- Opening Delimiter -

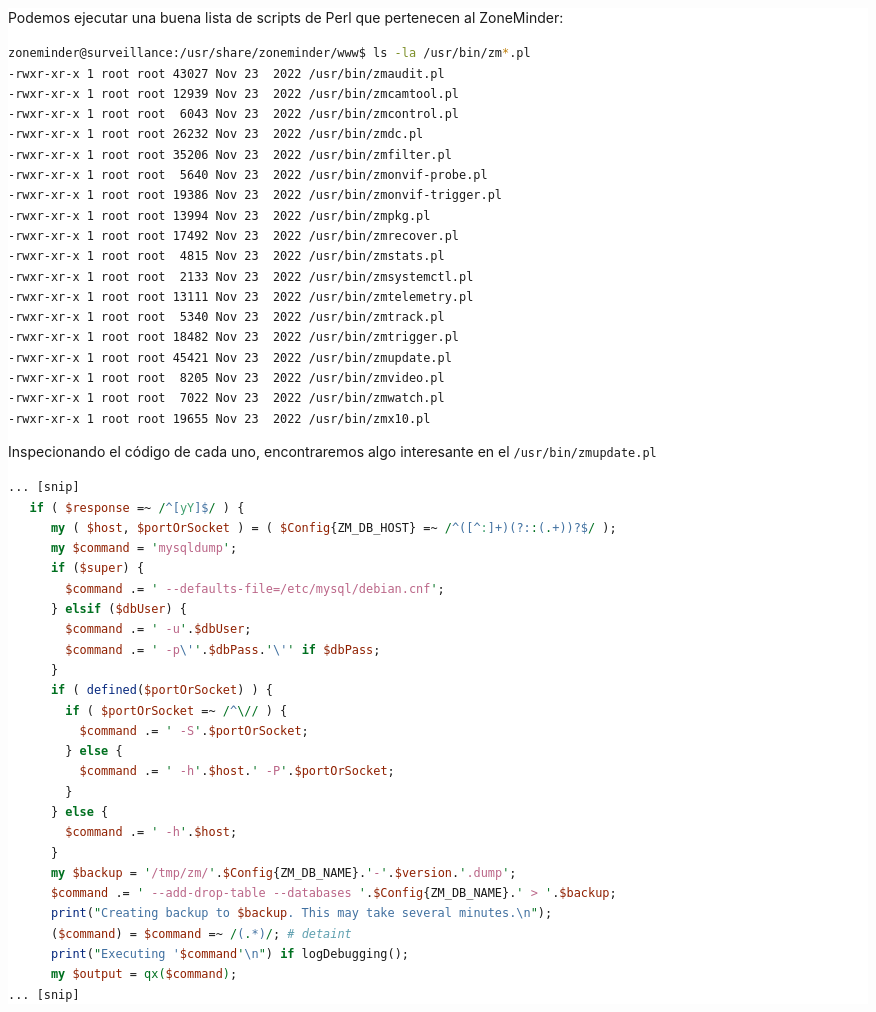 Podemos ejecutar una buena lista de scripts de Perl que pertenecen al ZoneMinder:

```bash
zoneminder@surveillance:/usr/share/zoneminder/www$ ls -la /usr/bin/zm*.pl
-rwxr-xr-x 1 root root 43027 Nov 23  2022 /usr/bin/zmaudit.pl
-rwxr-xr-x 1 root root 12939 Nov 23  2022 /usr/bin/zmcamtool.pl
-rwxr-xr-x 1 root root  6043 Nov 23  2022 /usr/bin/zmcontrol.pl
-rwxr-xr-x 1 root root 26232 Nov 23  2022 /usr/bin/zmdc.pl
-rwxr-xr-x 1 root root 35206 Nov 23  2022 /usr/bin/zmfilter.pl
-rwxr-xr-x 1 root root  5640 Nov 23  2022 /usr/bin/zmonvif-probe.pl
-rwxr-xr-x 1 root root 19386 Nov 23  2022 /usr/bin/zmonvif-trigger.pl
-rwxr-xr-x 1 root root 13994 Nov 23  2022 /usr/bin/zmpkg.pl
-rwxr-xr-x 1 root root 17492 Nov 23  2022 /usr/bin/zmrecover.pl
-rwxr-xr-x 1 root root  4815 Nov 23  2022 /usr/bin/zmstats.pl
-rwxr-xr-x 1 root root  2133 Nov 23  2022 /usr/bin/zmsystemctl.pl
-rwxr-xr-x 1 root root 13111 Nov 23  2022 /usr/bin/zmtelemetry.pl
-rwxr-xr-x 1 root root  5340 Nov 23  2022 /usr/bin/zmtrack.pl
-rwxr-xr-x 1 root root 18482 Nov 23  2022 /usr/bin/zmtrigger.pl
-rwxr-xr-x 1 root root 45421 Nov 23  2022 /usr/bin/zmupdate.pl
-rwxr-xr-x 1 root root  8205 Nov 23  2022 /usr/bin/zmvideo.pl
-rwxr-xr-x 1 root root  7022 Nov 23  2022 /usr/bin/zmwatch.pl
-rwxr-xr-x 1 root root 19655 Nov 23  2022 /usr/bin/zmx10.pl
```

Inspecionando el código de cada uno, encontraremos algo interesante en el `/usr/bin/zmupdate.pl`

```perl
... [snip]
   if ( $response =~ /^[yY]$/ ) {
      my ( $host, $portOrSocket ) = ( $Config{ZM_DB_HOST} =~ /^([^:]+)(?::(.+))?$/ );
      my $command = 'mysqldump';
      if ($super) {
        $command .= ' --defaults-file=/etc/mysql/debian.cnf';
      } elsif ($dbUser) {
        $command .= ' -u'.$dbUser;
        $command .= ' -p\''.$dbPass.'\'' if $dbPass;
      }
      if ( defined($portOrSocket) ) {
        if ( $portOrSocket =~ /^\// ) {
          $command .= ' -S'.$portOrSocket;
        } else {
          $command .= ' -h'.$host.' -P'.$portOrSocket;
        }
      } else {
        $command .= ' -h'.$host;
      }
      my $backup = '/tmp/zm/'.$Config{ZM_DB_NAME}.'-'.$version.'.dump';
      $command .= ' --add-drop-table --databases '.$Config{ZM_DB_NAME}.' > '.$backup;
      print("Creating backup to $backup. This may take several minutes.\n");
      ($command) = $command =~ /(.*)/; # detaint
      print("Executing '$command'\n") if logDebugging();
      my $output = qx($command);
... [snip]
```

- Closing Delimiter -

▶ _What to produce_:
Each line above that contains the word "backup" should be copied.

▶ _Answer to this task_:
      my $backup = '/tmp/zm/'.$Config{ZM_DB_NAME}.'-'.$version.'.dump';
      $command .= ' --add-drop-table --databases '.$Config{ZM_DB_NAME}.' > '.$backup;
      print("Creating backup to $backup. This may take several minutes.\n");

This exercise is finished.